Patrick Artemis reported acquiring 89 dividend equivalent rights (DERs) linked to Levi Strauss Class A Common Stock at no cost. These DERs mirror underlying stock awards and convert into shares upon settlement, increasing his direct Class A holdings to 14,265 shares.
What are dividend equivalent rights (DERs) in the Levi Strauss (LEVI) filing?
Dividend equivalent rights (DERs) are contingent rights to receive one share of Levi Strauss Class A Common Stock for each DER upon settlement. They track dividends and vest on the same schedule and terms as the underlying equity awards they accompany for the reporting director.
How do the Levi Strauss (LEVI) DERs granted to Patrick Artemis vest?

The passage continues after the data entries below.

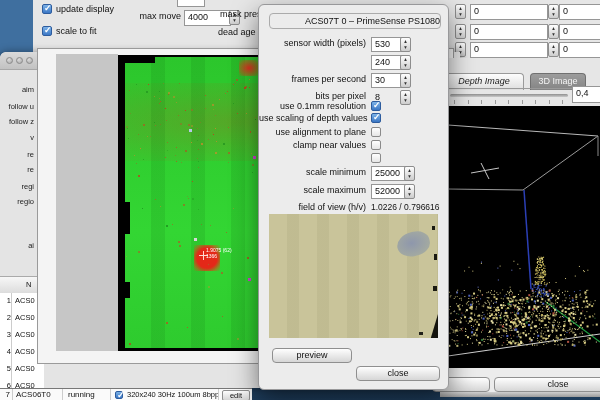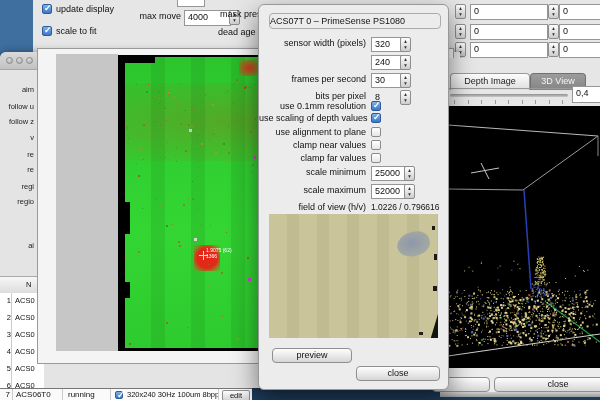--- a/index.html
+++ b/index.html
@@ -1694,7 +1694,7 @@
 
   <div id="dialog" class="abs">
     <div class="abs" style="left:10px;top:8px;width:170px;height:14px;border:1px solid #ababab;border-radius:4px;
-                font-size:9px;line-height:14px;text-align:left;color:#111;">ACS07T 0 – PrimeSense PS1080</div>
+                font-size:9px;line-height:14px;text-align:right;color:#111;">ACS07T 0 – PrimeSense PS1080</div>
 
     <div class="dlbl" style="top:32px;">sensor width (pixels)</div>
     <div class="fld" style="left:112px;top:32px;width:26px;height:12px;">320</div>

The DERs vest and are delivered on the same timetable as the related stock awards. Unvested awards and their DERs vest 100% on the earlier of the day before the next Annual Stockholder Meeting or the first anniversary of the grant date of the underlying award.
Did Patrick Artemis pay for the Levi Strauss (LEVI) DERs reported in this Form 4?
No, the 89 dividend equivalent rights (DERs) were granted at a reported price of $0.0000 per unit. This indicates a compensatory equity award rather than an open-market purchase, consistent with the Form 4 code for a grant or other acquisition.